Die Bedeutung von Worten liegt nicht in den Worten selbst. Ihre Bedeutung liegt in den Betrachtungen, aus denen sie entstehen und auf die sie verweisen. Dieser Text ist daher mit vielen Zwischenräumen gestaltet, die das kontemplative Herangehen fördern sollen.

Die Schlussfolgerungen, die hier gezogen werden, sind einzig dafür da, die alten, konventionellen und dualistischen Formulierungen infrage zu stellen, die so tief in die Art und Weise eingebettet wurden, wie wir uns und die Welt zu erfahren scheinen.

Sind diese alten Formulierungen erst einmal infrage gestellt, so müssen sie nicht aufgegeben werden. Sie können als provisorische Ideen weiter verwendet werden, die in bestimmten Lebensbereichen eine Funktion erfüllen.

Die neuen Formulierungen sind vielleicht passendere oder präzisere Ausdrucksformen unserer Erfahrung als die alten, aber sie haben nicht das Ziel, die alten Sicherheiten durch neue zu ersetzen.

Sie führen einfach in ein offenes NICHTWISSEN, das von Moment zu Moment in Abhängigkeit von der gegebenen Situation formuliert werden kann. Zu solchen Situationen können dabei auch Fragen über die Natur der Erfahrung gehören.

Es gibt viele Wege, zu diesem offenen NICHTWISSEN zu gelangen. Das Demontieren unserer falschen Sicherheiten mittels Hinterfragen, wie es hier angeboten wird, ist nur einer davon.


Wenn unsere Aufmerksamkeit jetzt auf das weiße Papier hingelenkt würde, auf dem diese Worte geschrieben stehen, so würden wir jenes verblüffende Gefühl erleben, plötzlich einer Sache gewahr zu werden und gleichzeitig zu erkennen, dass es zu offensichtlich ist, um erwähnt zu werden. Und doch scheinen wir in dem Moment, da wir auf das Papier hingewiesen werden, etwas Neues zu erfahren.
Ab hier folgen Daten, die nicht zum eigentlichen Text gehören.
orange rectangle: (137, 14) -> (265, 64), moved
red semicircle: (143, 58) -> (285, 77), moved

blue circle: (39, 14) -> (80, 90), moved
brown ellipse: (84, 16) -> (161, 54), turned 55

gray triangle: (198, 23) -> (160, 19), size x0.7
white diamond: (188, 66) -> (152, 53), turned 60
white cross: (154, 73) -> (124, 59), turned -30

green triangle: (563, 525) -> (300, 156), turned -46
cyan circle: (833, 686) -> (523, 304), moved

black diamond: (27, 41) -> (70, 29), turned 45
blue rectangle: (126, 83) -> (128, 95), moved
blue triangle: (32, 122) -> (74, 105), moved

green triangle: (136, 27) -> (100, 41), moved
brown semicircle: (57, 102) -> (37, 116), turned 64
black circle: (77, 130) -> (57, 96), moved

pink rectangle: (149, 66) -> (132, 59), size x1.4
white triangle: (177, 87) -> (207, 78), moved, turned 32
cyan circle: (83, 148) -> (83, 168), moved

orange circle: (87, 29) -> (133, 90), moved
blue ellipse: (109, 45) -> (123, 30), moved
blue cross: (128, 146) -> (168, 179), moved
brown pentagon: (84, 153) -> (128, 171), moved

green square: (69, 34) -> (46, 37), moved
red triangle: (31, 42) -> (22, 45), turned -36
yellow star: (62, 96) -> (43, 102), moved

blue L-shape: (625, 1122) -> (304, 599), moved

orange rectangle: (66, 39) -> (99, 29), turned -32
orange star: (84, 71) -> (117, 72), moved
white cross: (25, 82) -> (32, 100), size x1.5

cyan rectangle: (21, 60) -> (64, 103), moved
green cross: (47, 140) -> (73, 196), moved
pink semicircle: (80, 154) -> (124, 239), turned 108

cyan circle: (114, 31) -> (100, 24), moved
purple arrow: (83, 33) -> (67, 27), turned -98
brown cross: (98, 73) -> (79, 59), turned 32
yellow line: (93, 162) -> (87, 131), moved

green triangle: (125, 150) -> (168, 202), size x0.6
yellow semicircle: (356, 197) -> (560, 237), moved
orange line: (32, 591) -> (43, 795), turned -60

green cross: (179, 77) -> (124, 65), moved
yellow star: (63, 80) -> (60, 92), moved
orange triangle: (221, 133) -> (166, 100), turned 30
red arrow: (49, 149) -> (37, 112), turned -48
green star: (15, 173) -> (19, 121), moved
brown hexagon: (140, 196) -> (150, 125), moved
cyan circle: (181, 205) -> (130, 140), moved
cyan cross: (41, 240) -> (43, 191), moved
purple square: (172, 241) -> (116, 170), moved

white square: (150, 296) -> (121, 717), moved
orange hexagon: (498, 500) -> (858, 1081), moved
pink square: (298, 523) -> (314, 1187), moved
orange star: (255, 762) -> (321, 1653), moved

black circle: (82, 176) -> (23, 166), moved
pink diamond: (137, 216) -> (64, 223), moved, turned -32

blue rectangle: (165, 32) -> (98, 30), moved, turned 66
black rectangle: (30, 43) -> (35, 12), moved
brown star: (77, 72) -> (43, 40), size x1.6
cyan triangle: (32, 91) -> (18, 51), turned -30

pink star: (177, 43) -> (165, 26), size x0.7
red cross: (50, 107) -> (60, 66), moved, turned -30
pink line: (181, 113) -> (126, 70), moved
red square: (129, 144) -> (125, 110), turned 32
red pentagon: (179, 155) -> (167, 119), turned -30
Wir erleben die merkwürdig vertraute Erfahrung, dass wir einer Sache gewahr werden, deren wir tatsächlich schon gewahr waren. Wir werden gewahr, dass wir des Papiers gewahr sind.

Das Papier ist keine neue Erfahrung, die durch dieses Hinlenken unserer Aufmerksamkeit erst erschaffen wurde. Und doch scheint unser Gewahrsein des Papiers eine neue Erfahrung zu sein.

Nun, wie steht es mit dem Gewahrsein selbst, das des Papiers gewahr ist? Ist es nicht immer in und hinter jeder Erfahrung gegenwärtig, so, wie das Papier in und hinter den Worten auf dieser Seite gegenwärtig ist?

Und wenn unsere Aufmerksamkeit davon angezogen wird, haben wir dann nicht das gleiche merkwürdige Gefühl, dass unser Gewahrsein auf etwas gerichtet wurde, dessen wir immer schon gewahr waren, ohne es bemerkt zu haben?

Tatsache unserer Erfahrung, wesentlich für die und doch unabhängig von den speziellen Eigenschaften jeder einzelnen Erfahrung? So, wie das Papier die offensichtlichste Tatsache dieser Seite ist, wesentlich für und doch unabhängig von jedem einzelnen Wort?

Ist dieses Gewahrsein selbst nicht der Träger und die Substanz jeder Erfahrung, so wie das Papier der Träger und die Substanz jedes Wortes ist?

Muss dieser Seite etwas Neues hinzugefügt werden, damit wir das Papier sehen? Muss dieser momentanen Erfahrung etwas Neues hinzugefügt werden, damit wir des Gewahrseins gewahr werden, das Träger und Substanz dieser Erfahrung ist?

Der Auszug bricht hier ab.